Appropriate and accurate information

The service acted on appropriate and accurate information.

  • Quality and operational information was used to ensure and improve performance. Performance information was combined with the views of patients.
  • Quality and sustainability were discussed in relevant meetings where all staff had sufficient access to information.
  • The service used performance information which was reported and monitored and management and staff were held to account
  • The information used to monitor performance and the delivery of quality care was accurate and useful. There were plans to address any identified weaknesses.
  • There were robust arrangements in line with data security standards for the availability, integrity and confidentiality of patient identifiable data, records and data management systems.

Engagement with patients, the public, staff and external partners

The service involved patients and staff to support high-quality sustainable services.

  • The service encouraged and heard views and concerns from the patients and staff.
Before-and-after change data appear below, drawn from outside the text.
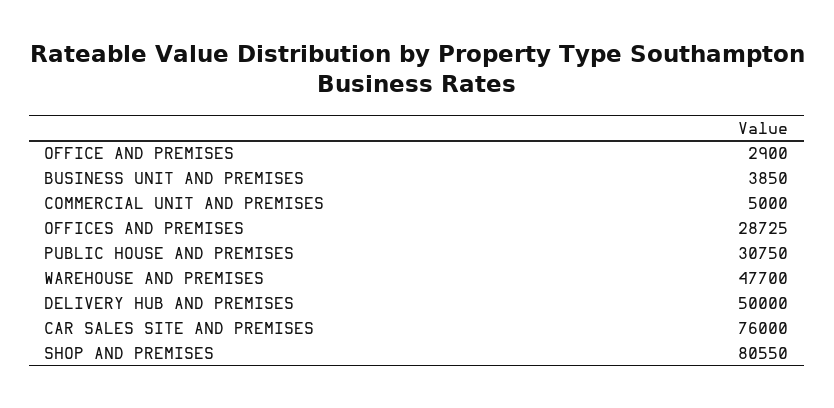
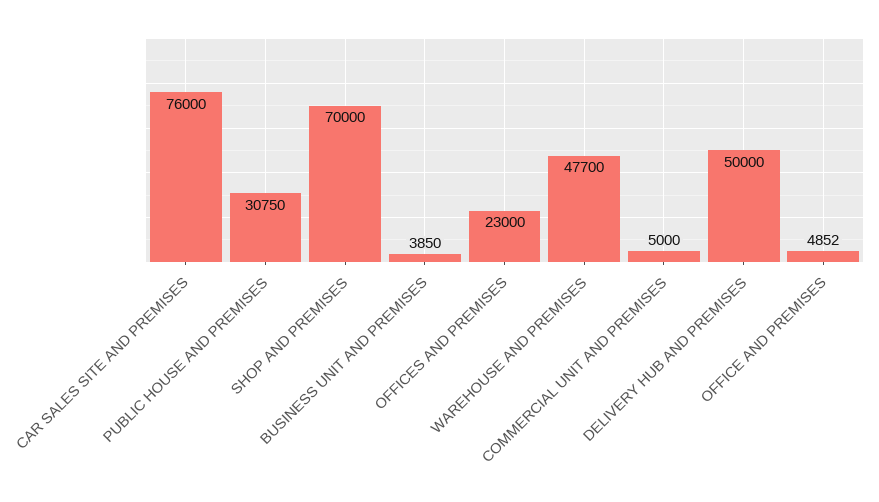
  {
-   "OFFICE AND PREMISES": 2900,
+   "OFFICE AND PREMISES": 4852,
    "BUSINESS UNIT AND PREMISES": 3850,
    "COMMERCIAL UNIT AND PREMISES": 5000,
-   "OFFICES AND PREMISES": 28725,
+   "OFFICES AND PREMISES": 23000,
    "PUBLIC HOUSE AND PREMISES": 30750,
    "WAREHOUSE AND PREMISES": 47700,
    "DELIVERY HUB AND PREMISES": 50000,
    "CAR SALES SITE AND PREMISES": 76000,
-   "SHOP AND PREMISES": 80550
+   "SHOP AND PREMISES": 70000
  }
The service had carried out a survey (based on the national GP survey pattern) in March/ April 2019 and compared the findings with the local practices. This was highly positive about the quality of service patients received and staff satisfaction levels. They had developed an action plan to shape services and culture. The service was in the process of implementing changes. For example, the service was in discussion with the doctors to increase the number of appointments in the late evening. They had reminded all reception staff to follow up on all missed calls and voice messages in a timely manner.
  • The service had initiated an online networking tool to communicate quickly with staff members. This networking platform was used to share information, staffing matters and monitor the resources.
  • Staff meetings were held regularly which provided an opportunity for staff to learn about the performance of the service.
  • The service was transparent, collaborative and open with stakeholders about performance.
  • The provider had a whistleblowing policy in place. (A whistle-blower is someone who can raise concerns about practice or staff within the organisation.)

Continuous improvement and innovation

There were evidence of systems and processes for learning and continuous improvement.

  • There was a focus on continuous learning and improvement.
  • The service made use of internal and external reviews of incidents and complaints. Learning was shared and used to make improvements.
  • Leaders and managers encouraged staff to take time out to review individual and team objectives, processes and performance.